The Perpetual Panic Machine

There is always a crisis.  It must be real enough to frighten, but vague enough to remain unsolvable.  The goal is not resolution but perpetuation.  The state thrives on crisis.  A frightened public is a compliant public.  Compliance is the currency of power.

A free and self-sufficient people are a threat to this arrangement.  They don’t look to the state for solutions.  They do not need saviors.  Dependency can be manufactured.  Fear is the tool, and crisis is the justification.  The public must be convinced that their safety, their prosperity—even their morality—depends on the state’s intervention. The alternative is catastrophe.

The secondhand dealers in ideas emerge on cue.  Their job is not to think but to repeat.  They write, they lecture, they warn.  They do not question.  They are the mouthpieces of the machine, the junior officers in the army of fear.  Without them, the illusion collapses.  Without their ink and voices, the state would struggle to sustain the illusion.

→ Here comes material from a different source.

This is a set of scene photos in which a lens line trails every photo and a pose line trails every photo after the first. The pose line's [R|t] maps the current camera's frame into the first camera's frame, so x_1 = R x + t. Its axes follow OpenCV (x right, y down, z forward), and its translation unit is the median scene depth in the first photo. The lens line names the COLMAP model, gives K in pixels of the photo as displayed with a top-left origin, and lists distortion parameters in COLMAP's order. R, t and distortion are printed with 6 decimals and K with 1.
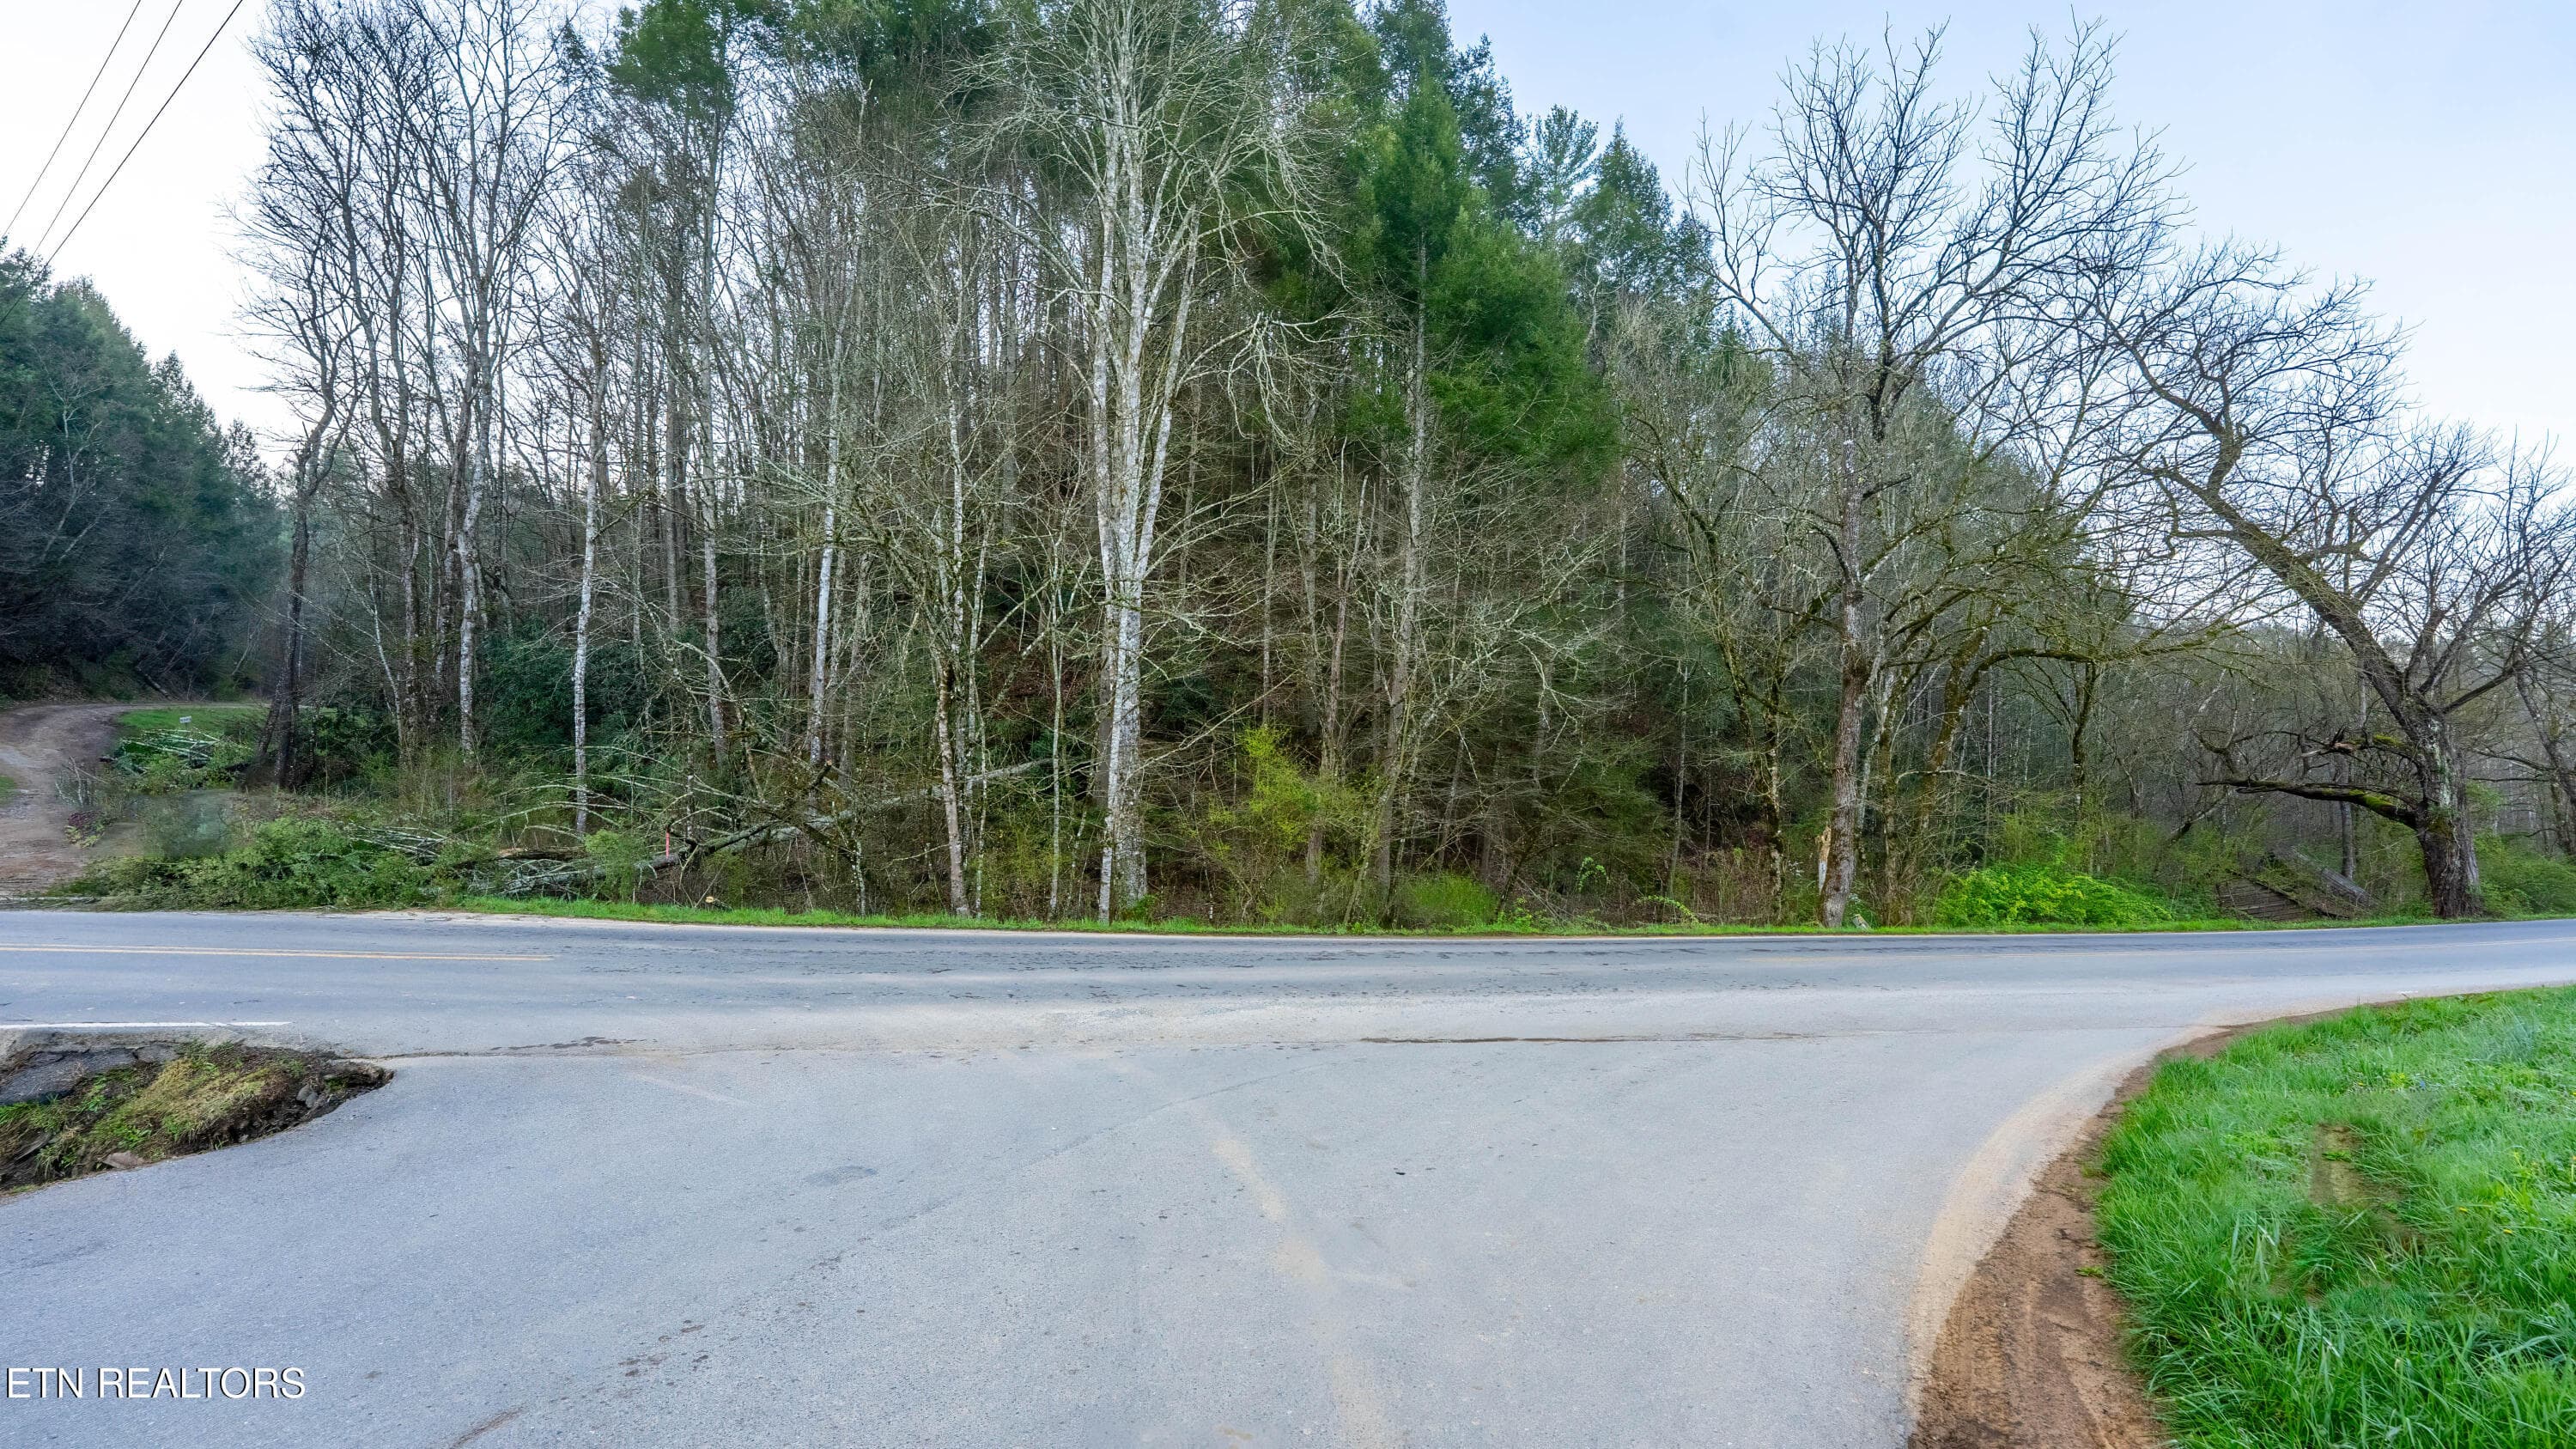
lens RADIAL K [[1037.5, 0, 1288.0], [0, 1037.5, 724.5], [0, 0, 1]] dist [-0.028310, 0.000073]
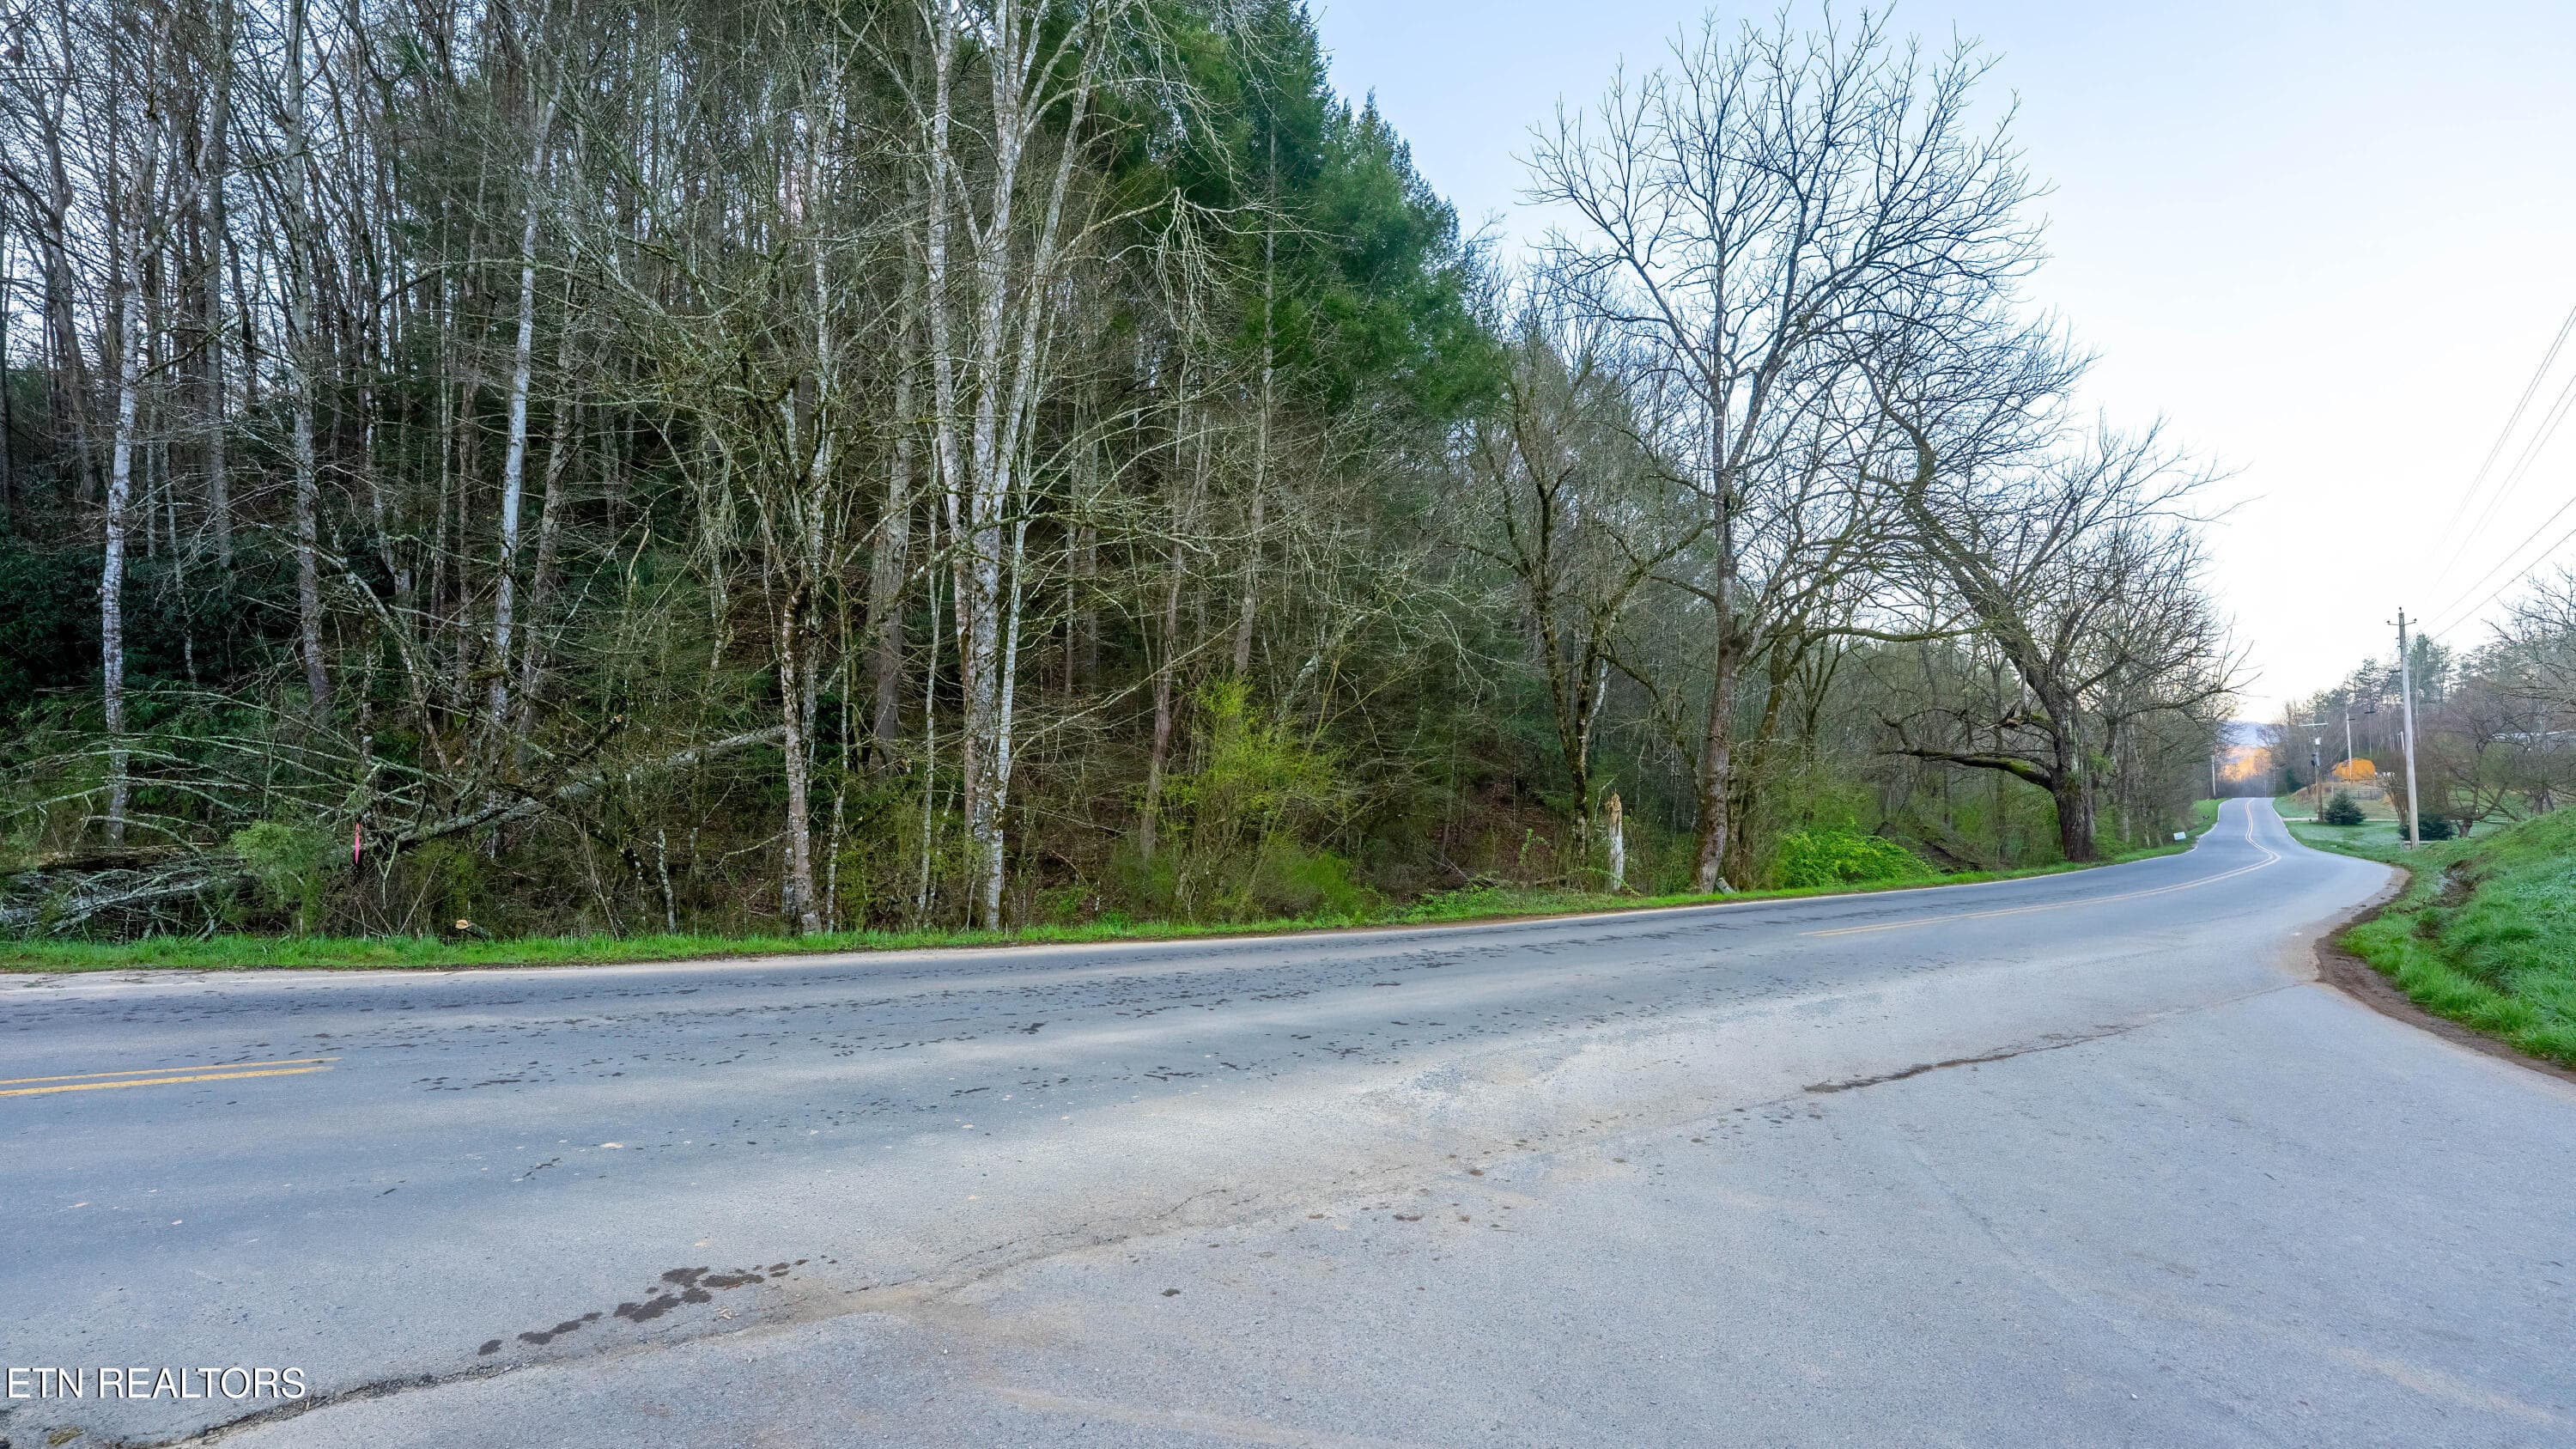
lens RADIAL K [[1036.8, 0, 1288.0], [0, 1036.8, 724.5], [0, 0, 1]] dist [-0.017309, -0.000128]
pose [[0.951163, 0.008969, 0.308560, -0.176045], [-0.017977, 0.999491, 0.026363, 0.010961], [-0.308167, -0.030622, 0.950839, 0.146572]]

Each crisis serves a purpose.  A war requires obedience.  An economic downturn requires intervention.  A social upheaval demands control.  The cycle repeats with each new hobgoblin.  The people are not asked to think, only to react—to demand action, to plead for solutions.  The solutions are always the same: more power, more money, more control.

The state does not work alone.  Business joins the game, dressed as an adversary but acting as an accomplice.  The state claims to rein in corporate power, to regulate industry for the public good.  The reality is different.  Regulations do not break monopolies, they create them.  The largest corporations welcome more rules, because they help write them. They can afford the compliance costs.  Smaller competitors can’t.  What is sold as a safeguard for the people is in reality a fortification of power.

Capitalism is the enemy—not in reality, but in rhetoric.  It must be discredited, not for its failures, but for its successes.  Capitalism is voluntary exchange, and voluntary exchange bypasses the state.  This can’t be allowed.  The state must be the gatekeeper of all things, the allocator, the planner, the supreme architect of society.  To achieve this, capitalism must be redefined, distorted, made into something it’s not.  It must be associated with greed, exploitation, crisis.  The public must demand its replacement.  And what will replace it?  More planning, more regulation, more control.

So, the crisis must never end.  The people must never feel secure.  They must never feel independent.  The next emergency will come, and the cycle will repeat.  A little more control, a little less freedom.  Always for the greater good.  Always backed by statistics.  Always inevitable.

The state will not retreat.  It does not relinquish power.  It feeds on fear, on dependence, on obedience.  As long as the crisis remains, so does its justification.  The eternal crisis is here to stay.